Deficiency for MicroRNA-582 does not impact dilated cardiomyopathy or heart failure induced by pressure overload in vivo

Simone Martini^1,2*Inka Dobberstein^1,2Nesrin Schmiedel^1,2Ashraf Yusuf Rangrez^3,4Derk Frank^1,2Christian Kuhn^1,2Norbert Frey^3,4*

• ¹Department of Internal Medicine III, Cardiology and critical care, University Hospital Schleswig-Holstein, Campus Kiel, Kiel, Germany, Kiel, Germany
• ²German Centre for Cardiovascular Research (DZHK), partner site Hamburg/Kiel/Lübeck, Kiel, Germany, Kiel, Germany
• ³Department of Internal Medicine III, Cardiology, University of Heidelberg, Heidelberg, Germany, Heidelberg, Germany
• ⁴German Centre for Cardiovascular Research (DZHK), partner site Heidelberg/Mannheim, Heidelberg, Germany, Heidelberg, Germany

MicroRNAs (miRNAs) are critical post-transcriptional regulators of gene expression and have been extensively implicated in cardiovascular development, homeostasis, and disease.

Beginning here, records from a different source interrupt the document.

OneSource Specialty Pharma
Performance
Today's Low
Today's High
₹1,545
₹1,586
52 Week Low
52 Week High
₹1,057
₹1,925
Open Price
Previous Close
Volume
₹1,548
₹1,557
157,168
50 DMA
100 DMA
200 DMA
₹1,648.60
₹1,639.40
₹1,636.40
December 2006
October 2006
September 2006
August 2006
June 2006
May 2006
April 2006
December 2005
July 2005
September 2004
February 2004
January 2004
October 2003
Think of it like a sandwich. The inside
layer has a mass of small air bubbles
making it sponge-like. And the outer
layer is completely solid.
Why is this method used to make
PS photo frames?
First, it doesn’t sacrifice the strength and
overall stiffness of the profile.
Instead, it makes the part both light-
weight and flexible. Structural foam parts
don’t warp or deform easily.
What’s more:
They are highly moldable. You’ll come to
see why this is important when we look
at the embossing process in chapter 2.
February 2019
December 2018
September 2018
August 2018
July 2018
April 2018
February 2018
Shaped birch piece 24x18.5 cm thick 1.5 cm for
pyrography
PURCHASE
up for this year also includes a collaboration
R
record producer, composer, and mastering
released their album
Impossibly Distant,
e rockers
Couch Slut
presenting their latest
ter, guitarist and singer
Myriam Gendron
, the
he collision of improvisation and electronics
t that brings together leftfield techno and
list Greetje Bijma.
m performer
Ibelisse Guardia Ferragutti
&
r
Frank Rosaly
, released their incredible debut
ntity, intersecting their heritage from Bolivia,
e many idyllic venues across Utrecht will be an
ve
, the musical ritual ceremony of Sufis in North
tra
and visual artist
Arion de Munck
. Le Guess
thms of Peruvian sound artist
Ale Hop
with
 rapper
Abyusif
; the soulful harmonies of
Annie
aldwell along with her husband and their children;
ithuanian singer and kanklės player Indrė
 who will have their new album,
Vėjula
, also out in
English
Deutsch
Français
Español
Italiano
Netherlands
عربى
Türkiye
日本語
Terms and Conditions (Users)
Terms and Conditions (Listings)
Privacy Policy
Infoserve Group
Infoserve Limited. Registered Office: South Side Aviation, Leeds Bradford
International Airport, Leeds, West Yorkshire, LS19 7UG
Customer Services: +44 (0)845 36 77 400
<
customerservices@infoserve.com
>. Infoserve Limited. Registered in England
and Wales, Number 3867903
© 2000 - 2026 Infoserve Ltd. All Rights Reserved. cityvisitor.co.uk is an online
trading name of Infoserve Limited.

Among them, microRNA-582 (miR-582) has been associated with several non-cardiac pathologies, yet its role in the heart remains poorly characterized despite significant cardiac expression. In this study, we investigated the functional significance of miR-582 in cardiac pathophysiology through both gain- and loss-of-function approaches. We observed differential expression of miR-582 in murine models of cardiomyopathy, prompting further mechanistic evaluation. Thus, we generated transgenic mice with cardiac-specific overexpression of miR-582 (TG-582) as well as miR-582 knockout (582-KO) mice. Neither model exhibited an obvious cardiac phenotype under basal conditions. Following pressure overload via transverse aortic constriction (TAC), both TG-582 and 582-KO mice developed hypertrophy and functional adaptations comparable to wildtype controls. Additionally, crossbreeding these models with Calsarcin-1-knockout (CS1-KO) mice, a model of dilated cardiomyopathy, did not modify the pathological phenotype. These results indicate that miR-582 does not play a determinative role in pressure overload-induced cardiac hypertrophy or in the progression of dilated cardiomyopathy. Our findings highlight the importance of rigorously controlled in vivo studies to accurately define the cardiac miRNA landscape and to guide future therapeutic strategies.